WHAT TO PRODUCE: Please copy out the entries below exactly, beginning with the line that contains "index mcp: (914, 911)" and ending with the line that contains "pinky pip: (669, 552)", and include nothing outside that span.

(Keypoint text descriptions)
Content starts

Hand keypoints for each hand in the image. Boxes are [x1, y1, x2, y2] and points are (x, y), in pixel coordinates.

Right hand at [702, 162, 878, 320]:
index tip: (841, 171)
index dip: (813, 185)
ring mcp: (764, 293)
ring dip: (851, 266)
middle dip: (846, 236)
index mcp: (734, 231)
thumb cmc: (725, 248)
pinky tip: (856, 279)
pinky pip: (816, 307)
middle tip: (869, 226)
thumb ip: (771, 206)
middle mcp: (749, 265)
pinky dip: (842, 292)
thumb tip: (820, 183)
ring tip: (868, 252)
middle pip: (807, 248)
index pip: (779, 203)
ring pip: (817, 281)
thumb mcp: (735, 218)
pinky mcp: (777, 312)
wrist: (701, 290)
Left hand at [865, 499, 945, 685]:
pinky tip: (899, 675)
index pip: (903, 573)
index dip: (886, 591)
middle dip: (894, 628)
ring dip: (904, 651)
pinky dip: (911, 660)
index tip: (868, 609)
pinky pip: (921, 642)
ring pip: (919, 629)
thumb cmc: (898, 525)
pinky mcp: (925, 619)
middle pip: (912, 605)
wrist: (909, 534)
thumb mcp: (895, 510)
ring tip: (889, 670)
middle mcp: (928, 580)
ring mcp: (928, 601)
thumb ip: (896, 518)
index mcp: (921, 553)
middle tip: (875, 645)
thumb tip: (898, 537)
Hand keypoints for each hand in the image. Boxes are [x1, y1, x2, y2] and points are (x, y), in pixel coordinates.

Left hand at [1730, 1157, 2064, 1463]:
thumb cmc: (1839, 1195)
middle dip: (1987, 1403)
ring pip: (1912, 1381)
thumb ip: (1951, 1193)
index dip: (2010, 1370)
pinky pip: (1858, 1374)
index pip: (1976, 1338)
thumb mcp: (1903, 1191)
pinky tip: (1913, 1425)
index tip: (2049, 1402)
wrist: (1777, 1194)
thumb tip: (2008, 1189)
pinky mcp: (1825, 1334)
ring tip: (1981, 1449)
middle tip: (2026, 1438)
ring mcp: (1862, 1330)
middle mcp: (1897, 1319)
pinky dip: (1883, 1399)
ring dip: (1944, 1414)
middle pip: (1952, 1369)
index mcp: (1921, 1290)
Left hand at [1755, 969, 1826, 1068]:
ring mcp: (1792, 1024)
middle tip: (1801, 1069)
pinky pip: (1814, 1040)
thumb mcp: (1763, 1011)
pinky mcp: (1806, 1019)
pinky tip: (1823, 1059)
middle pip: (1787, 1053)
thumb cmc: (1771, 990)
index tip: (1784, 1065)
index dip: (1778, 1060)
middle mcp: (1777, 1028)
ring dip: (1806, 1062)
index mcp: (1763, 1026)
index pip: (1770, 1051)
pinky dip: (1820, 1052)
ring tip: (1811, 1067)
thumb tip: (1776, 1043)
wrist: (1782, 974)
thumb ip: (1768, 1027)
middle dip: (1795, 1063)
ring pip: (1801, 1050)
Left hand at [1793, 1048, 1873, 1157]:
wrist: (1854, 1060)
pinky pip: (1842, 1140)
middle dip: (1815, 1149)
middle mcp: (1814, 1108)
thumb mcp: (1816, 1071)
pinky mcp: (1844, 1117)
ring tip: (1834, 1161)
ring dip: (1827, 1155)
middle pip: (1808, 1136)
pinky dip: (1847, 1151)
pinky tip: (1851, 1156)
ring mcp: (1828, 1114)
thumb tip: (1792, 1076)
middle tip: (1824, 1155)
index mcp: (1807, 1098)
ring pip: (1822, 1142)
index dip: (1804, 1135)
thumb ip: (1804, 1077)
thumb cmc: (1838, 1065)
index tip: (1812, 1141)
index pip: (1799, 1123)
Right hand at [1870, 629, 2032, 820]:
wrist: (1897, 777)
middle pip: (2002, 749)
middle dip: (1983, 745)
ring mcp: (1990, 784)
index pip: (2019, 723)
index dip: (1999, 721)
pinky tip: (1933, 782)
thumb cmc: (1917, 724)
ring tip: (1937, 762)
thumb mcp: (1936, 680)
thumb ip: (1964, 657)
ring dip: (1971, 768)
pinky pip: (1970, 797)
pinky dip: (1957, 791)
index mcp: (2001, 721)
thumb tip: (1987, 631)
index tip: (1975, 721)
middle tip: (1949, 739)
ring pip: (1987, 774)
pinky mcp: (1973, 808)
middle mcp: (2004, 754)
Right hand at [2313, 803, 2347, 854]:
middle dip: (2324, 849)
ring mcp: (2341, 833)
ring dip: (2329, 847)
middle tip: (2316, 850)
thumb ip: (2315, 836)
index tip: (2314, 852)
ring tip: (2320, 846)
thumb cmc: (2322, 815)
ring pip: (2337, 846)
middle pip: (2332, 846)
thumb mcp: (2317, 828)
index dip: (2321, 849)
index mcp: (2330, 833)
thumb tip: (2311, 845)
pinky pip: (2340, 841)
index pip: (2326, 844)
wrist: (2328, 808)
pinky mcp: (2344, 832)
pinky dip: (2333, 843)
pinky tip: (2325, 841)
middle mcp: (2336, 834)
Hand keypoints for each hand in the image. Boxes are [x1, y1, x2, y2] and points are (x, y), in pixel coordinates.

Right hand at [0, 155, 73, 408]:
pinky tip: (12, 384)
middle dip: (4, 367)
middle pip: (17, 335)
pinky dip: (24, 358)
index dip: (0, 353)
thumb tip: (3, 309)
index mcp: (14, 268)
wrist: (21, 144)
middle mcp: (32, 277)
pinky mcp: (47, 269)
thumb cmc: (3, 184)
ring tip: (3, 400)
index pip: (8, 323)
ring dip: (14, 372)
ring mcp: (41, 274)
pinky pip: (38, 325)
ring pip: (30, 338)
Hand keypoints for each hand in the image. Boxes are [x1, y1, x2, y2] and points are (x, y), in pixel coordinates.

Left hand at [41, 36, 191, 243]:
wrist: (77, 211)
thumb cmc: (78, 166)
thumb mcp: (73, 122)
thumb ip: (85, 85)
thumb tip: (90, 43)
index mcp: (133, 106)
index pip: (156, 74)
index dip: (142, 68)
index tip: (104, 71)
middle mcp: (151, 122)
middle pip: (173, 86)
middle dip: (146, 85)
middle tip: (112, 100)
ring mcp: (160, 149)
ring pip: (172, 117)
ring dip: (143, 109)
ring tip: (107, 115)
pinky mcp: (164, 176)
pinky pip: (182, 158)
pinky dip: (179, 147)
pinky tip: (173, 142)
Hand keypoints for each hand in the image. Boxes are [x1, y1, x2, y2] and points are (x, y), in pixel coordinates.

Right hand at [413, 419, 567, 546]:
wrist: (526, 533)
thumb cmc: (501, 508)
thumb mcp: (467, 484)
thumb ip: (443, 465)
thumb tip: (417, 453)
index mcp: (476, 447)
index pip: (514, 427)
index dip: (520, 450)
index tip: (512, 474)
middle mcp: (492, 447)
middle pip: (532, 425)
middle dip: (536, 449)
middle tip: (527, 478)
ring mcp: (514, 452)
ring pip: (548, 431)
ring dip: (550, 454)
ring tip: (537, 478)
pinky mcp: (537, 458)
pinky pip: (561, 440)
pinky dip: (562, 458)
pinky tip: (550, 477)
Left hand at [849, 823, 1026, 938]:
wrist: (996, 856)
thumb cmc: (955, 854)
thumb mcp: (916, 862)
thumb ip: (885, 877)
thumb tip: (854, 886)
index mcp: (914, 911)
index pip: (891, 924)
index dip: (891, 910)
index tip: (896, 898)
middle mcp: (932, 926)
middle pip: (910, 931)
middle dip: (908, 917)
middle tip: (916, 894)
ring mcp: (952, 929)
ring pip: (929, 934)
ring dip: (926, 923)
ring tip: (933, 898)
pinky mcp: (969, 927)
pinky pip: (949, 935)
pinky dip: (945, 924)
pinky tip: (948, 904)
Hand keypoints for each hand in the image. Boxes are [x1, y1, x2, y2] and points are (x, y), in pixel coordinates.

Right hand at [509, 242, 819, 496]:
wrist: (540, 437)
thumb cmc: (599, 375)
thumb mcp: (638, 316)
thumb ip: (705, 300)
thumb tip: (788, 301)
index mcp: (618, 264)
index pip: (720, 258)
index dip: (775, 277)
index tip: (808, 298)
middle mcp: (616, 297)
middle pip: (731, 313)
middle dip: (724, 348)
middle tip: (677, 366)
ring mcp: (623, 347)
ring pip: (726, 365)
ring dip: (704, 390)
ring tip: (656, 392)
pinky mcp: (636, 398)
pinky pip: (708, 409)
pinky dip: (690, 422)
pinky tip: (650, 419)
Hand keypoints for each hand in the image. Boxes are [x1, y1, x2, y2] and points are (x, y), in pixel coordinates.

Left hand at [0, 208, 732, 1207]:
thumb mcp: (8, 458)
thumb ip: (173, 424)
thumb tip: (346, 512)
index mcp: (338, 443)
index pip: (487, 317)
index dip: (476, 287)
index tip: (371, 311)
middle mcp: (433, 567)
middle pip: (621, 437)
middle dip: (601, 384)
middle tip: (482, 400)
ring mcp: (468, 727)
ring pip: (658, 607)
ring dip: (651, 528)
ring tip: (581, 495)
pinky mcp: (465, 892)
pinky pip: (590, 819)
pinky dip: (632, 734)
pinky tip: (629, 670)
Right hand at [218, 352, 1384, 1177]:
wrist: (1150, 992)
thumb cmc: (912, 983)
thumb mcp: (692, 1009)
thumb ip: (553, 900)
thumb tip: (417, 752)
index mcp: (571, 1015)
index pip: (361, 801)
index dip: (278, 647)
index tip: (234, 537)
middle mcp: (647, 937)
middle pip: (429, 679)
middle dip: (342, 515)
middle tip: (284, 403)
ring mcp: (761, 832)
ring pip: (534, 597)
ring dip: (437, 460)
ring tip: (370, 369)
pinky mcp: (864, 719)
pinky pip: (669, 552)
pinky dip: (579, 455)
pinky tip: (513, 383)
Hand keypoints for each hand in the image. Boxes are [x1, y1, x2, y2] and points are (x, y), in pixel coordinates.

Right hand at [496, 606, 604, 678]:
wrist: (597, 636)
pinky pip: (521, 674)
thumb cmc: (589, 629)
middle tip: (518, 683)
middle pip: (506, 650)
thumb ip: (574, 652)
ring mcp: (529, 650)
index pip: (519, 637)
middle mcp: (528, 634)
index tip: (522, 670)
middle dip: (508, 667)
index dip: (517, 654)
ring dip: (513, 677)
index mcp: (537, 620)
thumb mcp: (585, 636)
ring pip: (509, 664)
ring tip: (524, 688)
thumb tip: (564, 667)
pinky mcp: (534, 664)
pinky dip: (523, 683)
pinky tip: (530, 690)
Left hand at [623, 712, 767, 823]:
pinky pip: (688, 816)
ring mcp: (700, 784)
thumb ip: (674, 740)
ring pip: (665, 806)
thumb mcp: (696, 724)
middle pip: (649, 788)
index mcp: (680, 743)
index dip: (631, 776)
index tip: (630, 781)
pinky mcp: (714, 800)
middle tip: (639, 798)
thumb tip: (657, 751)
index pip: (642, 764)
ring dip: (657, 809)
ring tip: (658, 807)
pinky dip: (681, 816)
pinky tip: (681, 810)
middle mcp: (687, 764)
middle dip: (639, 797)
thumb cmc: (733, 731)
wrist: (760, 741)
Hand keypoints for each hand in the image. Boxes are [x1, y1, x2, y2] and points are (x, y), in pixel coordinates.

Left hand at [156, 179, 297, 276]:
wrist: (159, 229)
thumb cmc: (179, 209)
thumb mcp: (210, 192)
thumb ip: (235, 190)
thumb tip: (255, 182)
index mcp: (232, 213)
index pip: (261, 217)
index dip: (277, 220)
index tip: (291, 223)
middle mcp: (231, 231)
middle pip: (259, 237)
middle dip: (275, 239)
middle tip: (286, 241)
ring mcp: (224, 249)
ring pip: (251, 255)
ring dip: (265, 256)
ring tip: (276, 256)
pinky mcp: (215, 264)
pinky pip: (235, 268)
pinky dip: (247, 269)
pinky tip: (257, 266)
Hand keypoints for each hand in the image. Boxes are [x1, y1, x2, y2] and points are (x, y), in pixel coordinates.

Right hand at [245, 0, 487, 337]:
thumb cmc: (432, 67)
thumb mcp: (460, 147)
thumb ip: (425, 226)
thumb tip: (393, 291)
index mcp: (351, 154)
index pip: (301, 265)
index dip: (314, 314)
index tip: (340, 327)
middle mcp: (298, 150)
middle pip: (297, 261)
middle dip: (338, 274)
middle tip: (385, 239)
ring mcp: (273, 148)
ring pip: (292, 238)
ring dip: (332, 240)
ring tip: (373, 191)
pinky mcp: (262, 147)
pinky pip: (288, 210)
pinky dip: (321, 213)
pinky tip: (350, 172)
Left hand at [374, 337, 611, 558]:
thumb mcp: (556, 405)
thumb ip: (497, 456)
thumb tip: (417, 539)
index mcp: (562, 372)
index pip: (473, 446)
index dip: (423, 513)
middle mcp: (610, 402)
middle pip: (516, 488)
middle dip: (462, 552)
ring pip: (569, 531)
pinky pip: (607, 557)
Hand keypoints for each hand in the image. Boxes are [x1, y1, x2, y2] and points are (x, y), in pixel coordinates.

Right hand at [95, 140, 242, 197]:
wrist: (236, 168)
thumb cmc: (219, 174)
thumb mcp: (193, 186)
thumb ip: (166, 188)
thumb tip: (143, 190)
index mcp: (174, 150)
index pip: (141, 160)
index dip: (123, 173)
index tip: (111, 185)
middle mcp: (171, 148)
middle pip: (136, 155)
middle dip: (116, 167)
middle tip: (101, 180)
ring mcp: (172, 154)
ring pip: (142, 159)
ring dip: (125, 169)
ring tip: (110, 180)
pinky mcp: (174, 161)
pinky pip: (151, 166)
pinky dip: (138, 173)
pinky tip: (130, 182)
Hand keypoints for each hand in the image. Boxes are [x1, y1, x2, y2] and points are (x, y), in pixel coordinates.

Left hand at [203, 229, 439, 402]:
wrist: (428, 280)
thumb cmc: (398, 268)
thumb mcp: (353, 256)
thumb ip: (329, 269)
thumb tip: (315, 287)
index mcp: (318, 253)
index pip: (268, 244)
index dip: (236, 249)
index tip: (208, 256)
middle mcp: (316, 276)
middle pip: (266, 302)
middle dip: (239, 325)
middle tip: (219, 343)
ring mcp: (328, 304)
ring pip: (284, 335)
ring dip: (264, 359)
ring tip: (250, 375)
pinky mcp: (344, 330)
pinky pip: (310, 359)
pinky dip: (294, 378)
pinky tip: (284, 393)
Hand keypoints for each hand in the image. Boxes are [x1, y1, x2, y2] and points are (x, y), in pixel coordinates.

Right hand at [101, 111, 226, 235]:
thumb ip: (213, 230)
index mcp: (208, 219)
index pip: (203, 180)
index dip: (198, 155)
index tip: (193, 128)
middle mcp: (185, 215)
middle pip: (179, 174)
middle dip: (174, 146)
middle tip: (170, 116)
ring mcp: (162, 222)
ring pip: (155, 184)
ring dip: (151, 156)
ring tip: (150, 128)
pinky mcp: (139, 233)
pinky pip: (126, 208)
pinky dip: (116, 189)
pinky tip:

Content ends

PROBLEM SOLUTION:
index mcp: (914, 911)
index pip: (891, 924)
index dip: (891, 910)
index tip: (896, 898)
middle mcp: (932, 926)
middle pip: (910, 931)
middle dip: (908, 917)
middle tip: (916, 894)
ring mcp: (952, 929)
ring pip: (929, 934)
ring dip: (926, 923)
ring tip: (933, 898)
pinky mcp: (969, 927)
pinky pip: (949, 935)
pinky dip: (945, 924)
pinky tip: (948, 904)
Hand keypoints for each hand in the image. Boxes are [x1, y1, x2, y2] and points are (x, y), in pixel coordinates.

Right hand at [509, 242, 819, 496]:
wrist: (540, 437)
thumb cmc: (599, 375)
thumb mcp: (638, 316)
thumb ip: (705, 300)
thumb tip: (788, 301)
index mcp: (618, 264)
index pip: (720, 258)
index dip: (775, 277)
index tip: (808, 298)
middle mcp: (616, 297)
middle pip: (731, 313)
middle dip: (724, 348)
middle tip: (677, 366)
ring mcp: (623, 347)
ring pip: (726, 365)
ring dip: (704, 390)
ring tip: (656, 392)
pinky mcp: (636, 398)
pinky pip: (708, 409)
pinky dip: (690, 422)
pinky tip: (650, 419)
Hand keypoints for each hand in the image. Boxes are [x1, y1, x2, y2] and points are (x, y), in pixel coordinates.

Left hand at [0, 208, 732, 1207]:
thumb mcp: (8, 458)
thumb ip: (173, 424)
thumb tip: (346, 512)
index mcp: (338, 443)
index pip: (487, 317)
index dip: (476, 287)
index tip: (371, 311)
middle mcp: (433, 567)
middle pip: (621, 437)
middle dip: (601, 384)
middle tip: (482, 400)
ring mcp: (468, 727)
ring pip: (658, 607)
ring dip: (651, 528)
ring tip: (581, 495)
pinky mcp: (465, 892)
pinky pip: (590, 819)
pinky dip: (632, 734)
pinky tip: (629, 670)
Right hand at [218, 352, 1384, 1177]:
wrist: (1150, 992)
thumb cmc: (912, 983)
thumb mcp: (692, 1009)
thumb ip: (553, 900)
thumb tip: (417, 752)
index mcp: (571, 1015)
index pip: (361, 801)
index dip: (278, 647)
index tip: (234, 537)
middle mcp: (647, 937)
middle pip: (429, 679)
middle dip: (342, 515)
middle tip: (284, 403)
ring mcp: (761, 832)
ring pip: (534, 597)
ring dip: (437, 460)
ring tip: (370, 369)
pinky mcp: (864, 719)
pinky pip: (669, 552)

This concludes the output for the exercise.